Camera IconActor Claire Lovering will star in the TV series Austin. Credit: Kate Williams

At her lowest ebbs, Lovering says she considered quitting the industry she loved, but that didn’t appear to love her back.

“I wasn’t working and it becomes humiliating when you are trying, and you feel like you are failing,” she says. “You start to feel like the only way you can put yourself out of your misery is if you throw in the towel, and that kind of makes the pain stop.”

But she hung on and small roles turned into bigger ones, from Class Of ‘07 to Celeste Barber’s Wellmania, stints on Home And Away and Wolf Like Me, with Isla Fisher and Josh Gad, then a starring role in the offbeat ABC comedy Gold Diggers.

This week, she’ll appear on the much-loved and buzzed-about ABC comedy Austin, which stars Michael Theo, who found fame as the breakout on reality dating show Love On The Spectrum Australia.

Austin, which also features Bridget Jones’s Diary star Sally Phillips and actor and writer Ben Miller, is a hit at home and in the UK.

WHAT TO DO ▸ Carry on the article about actor Claire Lovering, starting right after its final sentence. The rows have no connection to the article about actor Claire Lovering.

EXCERPTED RECORDS ▸
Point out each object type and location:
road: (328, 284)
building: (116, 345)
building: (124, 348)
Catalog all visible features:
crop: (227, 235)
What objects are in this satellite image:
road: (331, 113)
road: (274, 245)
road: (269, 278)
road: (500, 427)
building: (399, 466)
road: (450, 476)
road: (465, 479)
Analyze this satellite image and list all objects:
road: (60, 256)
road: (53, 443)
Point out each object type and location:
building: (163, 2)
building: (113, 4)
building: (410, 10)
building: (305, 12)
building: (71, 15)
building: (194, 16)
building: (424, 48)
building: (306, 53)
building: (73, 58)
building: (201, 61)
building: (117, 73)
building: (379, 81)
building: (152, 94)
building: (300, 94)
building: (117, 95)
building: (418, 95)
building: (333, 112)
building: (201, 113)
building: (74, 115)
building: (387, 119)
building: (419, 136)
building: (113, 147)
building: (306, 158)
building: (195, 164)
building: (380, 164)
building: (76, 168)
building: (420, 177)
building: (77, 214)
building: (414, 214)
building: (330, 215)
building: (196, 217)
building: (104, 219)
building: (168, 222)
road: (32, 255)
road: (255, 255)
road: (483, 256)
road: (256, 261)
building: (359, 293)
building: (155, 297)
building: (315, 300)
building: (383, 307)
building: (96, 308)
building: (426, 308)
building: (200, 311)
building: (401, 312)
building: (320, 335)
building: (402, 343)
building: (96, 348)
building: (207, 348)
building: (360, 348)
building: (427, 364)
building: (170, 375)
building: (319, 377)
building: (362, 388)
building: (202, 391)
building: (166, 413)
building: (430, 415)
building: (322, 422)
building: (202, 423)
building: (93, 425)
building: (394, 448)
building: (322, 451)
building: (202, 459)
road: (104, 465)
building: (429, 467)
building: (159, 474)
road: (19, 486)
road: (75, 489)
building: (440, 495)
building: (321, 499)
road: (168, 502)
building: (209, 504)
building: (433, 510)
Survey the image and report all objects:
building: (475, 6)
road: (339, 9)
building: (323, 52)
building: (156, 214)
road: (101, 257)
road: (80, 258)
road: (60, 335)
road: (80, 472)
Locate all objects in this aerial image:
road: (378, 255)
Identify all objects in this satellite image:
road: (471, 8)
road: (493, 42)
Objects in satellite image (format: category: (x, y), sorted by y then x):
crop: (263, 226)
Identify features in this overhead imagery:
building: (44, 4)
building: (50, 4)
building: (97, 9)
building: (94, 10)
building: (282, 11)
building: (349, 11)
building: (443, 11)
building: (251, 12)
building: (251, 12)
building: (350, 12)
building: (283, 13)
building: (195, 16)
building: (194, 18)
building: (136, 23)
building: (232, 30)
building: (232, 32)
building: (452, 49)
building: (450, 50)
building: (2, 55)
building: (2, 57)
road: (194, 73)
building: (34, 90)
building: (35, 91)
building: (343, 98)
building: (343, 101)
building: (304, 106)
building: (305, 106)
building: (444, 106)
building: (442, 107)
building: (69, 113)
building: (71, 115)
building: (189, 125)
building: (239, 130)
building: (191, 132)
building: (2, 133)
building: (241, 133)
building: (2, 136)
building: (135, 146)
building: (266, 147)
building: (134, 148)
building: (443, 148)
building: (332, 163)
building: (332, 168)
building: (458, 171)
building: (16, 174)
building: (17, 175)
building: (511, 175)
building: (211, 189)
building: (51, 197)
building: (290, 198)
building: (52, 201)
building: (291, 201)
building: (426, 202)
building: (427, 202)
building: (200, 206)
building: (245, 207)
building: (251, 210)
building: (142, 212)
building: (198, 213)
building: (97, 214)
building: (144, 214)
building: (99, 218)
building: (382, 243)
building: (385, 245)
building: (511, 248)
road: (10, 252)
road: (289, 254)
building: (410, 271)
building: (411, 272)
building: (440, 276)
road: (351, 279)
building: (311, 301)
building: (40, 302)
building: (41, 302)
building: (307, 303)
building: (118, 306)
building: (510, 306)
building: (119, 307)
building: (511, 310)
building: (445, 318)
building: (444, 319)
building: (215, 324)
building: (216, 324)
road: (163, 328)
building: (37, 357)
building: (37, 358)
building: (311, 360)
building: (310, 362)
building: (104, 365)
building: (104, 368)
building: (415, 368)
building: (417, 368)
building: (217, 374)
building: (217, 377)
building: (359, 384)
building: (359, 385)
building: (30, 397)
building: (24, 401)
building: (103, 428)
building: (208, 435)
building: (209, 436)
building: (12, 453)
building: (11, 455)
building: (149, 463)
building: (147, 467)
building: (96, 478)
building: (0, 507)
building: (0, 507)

ANSWER SPACE ▸
Camera IconClaire Lovering plays Austin's literary agent, and potential love interest, Greta. Credit: Supplied

In the second season, Lovering plays Austin’s “posh, poised and ruthlessly effective” new book agent, Greta, who is determined to turn her new client into a neurodivergent media brand and poster boy.

For Lovering, who has played both comedic and dramatic roles, the gig was a relished opportunity to join an already acclaimed cast — even if she didn’t know exactly what she was signing up for.

“I actually auditioned before I’d seen season one,” she explains. “I was in LA last year, so I couldn’t watch it without a VPN (virtual private network) and when I was finally able to watch it, I had already booked the role.

“I immediately thought, ‘this is genuinely funny, delightful and very watchable’. Sometimes watching shows feels like homework or hard work, but I found that I really wanted to keep clicking through to the next episode. I’m pretty sure I watched it all in one night.

“It’s just this lovely, charming show, and I was already a fan of Michael’s from Love On The Spectrum.”

Camera IconClaire Lovering starred alongside Danielle Walker in the riotously funny, Gold Diggers. Credit: ABC/TheWest

The role came at the perfect time for Lovering, who has lived something of a nomadic life these past few years.

Five years on from her crisis of confidence, she has radically remade her life, including whittling her possessions down to two 23kg suitcases.

She goes where the work takes her; this year alone that has included Bondi, Canberra, Hong Kong, South Australia, and soon LA.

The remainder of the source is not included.